Chapter 13

149 28 9
                                    

Kemungkinan yang buruk dan indah.

....

Setelah pulang kerja Blue langsung bersih-bersih diri dan setelah makan dia kembali sibuk dengan beberapa laporan kinerja yang dia bawa pulang karena belum sempat terselesaikan. Ketika semuanya rampung dan tiba waktu yang harusnya terpakai untuk istirahat di malam hari, itu terbuang percuma karena permintaan Alcace yang ingin menonton bersama meskipun pria itu tahu dia bukan pencinta film.

Salah satu movie yang rilis bertahun-tahun lalu entah mengapa menjadi tontonan favorit pria tersebut. Ini jarang terjadi, tapi ada saat dimana ketika Blue kembali bermasalah dengan Terra lalu datang ke apartemen Alcace, pria tersebut akan memaksanya menonton, tentu saja film yang sama. Blue sudah bosan sekali tapi Alcace tidak mengindahkan.

Sehingga terkadang Blue tertidur di samping Alcace ketika film baru saja di mulai, atau menahan dongkol sampai kata the end muncul di layar tv.

"Kamu tidak bosan dengan film ini?" Tanya Blue saat Alcace mulai mengatur volume tv ke nada yang pas.

Pria itu hanya menggeleng lalu mengambil tempat di samping Blue.

"Malam pertma saya tinggal disini juga kamu nonton ini Ace, sungguh kamu tidak lelah menontonnya? Saya yakin kamu bahkan sudah hafal adegan sama dialognya."

"Iya, tentu saja." Alcace menjawab santai.

"Saya nyindir kamu Ace."

"Saya tidak merasa tersindir Blue, jadi percuma. Saya suka filmnya, kamu jangan mengomel, kan kamu bisa tidur disini dulu kalau bosan, filmnya selesai baru saya bangunkan kamu nanti."

Mata Blue menatap sinis. "Kalau saya sudah enak tidur rasanya tidak nyaman kalau di bangunkan lagi Ace, kamu mau nonton kan bisa sen--."

"Shhhs sudah mulai, kamu jangan bicara terus." Alcace memotong cepat dia menyelipkan tangannya ke belakang tubuh Blue, menarik gadis itu lebih dekat padanya. "Nontonnya lebih seru seperti ini, filmnya bagus dan suasana mendukung."

"Iya mendukung buat kamu peluk saya begini, saya yang tersiksa." Blue menyahut ketus dan hanya di balas Alcace dengan tatapan yang menyipit karena senyuman geli.

Blue mendecak kesal dan akhirnya pasrah juga, dia memilih memperbaiki posisi duduk lebih nyaman lalu menyandarkan kepalanya ke dada Alcace, tangannya pun kini melingkar di perut pria tersebut.

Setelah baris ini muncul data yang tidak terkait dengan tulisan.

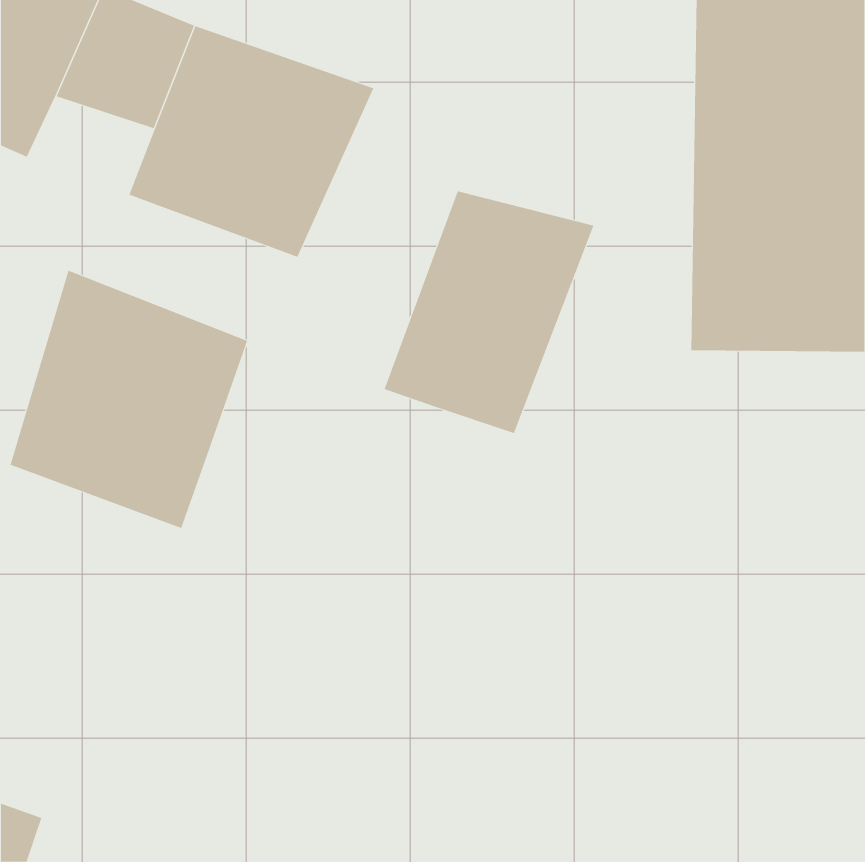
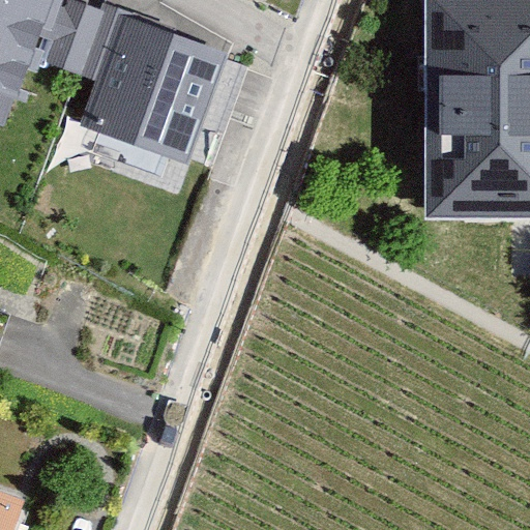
building: [384,190,594,434] -> none
building: [10,270,248,529] -> none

"Sungguh, saya penasaran kenapa kamu sangat suka film ini?"

"Alur filmnya cukup mungkin bisa terjadi di dunia nyata, di sisi lain saya merasa lega film ini hanya fiksi. Mungkin dengan memikirkan itu, saya mencoba menghibur diri jika memang ada hal yang sangat bisa terjadi meskipun itu tidak di harapkan, saya hanya harus menerimanya."

"Dan apa hubungannya dengan film ini? Sebuah film di buat dengan alasan untuk menghibur, meskipun tentu saja ada alasan lain yang bersifat filosofis atau membangun."

Kalimat Blue disambut Alcace dengan tawa kecil yang tak tertahan dan gadis itu hanya mengedikkan bahu tidak merasakan kelucuan ucapannya.

Blue menyipitkan matanya. "Tapi film yang kamu tonton ini lumayan jauh dari filosofis atau semacamnya. Kenapa menjadi dasar dari pikiranmu itu?" Tanyanya lagi.

Alcace menarik tanganya dari Blue lalu merenggangkan badan, dia melipat kedua tangannya di perut laku berdehem. "Hmmm... seperti yang saya bilang, di satu sisi kisah film ini bisa menjadi nyata. Jika saya tidak bisa bersama kamu sampai seterusnya saya hanya harus bertahan dan menerimanya. Saya menonton ini untuk melatih diri cara merelakan keadaan jika kita memang harus berpisah nanti."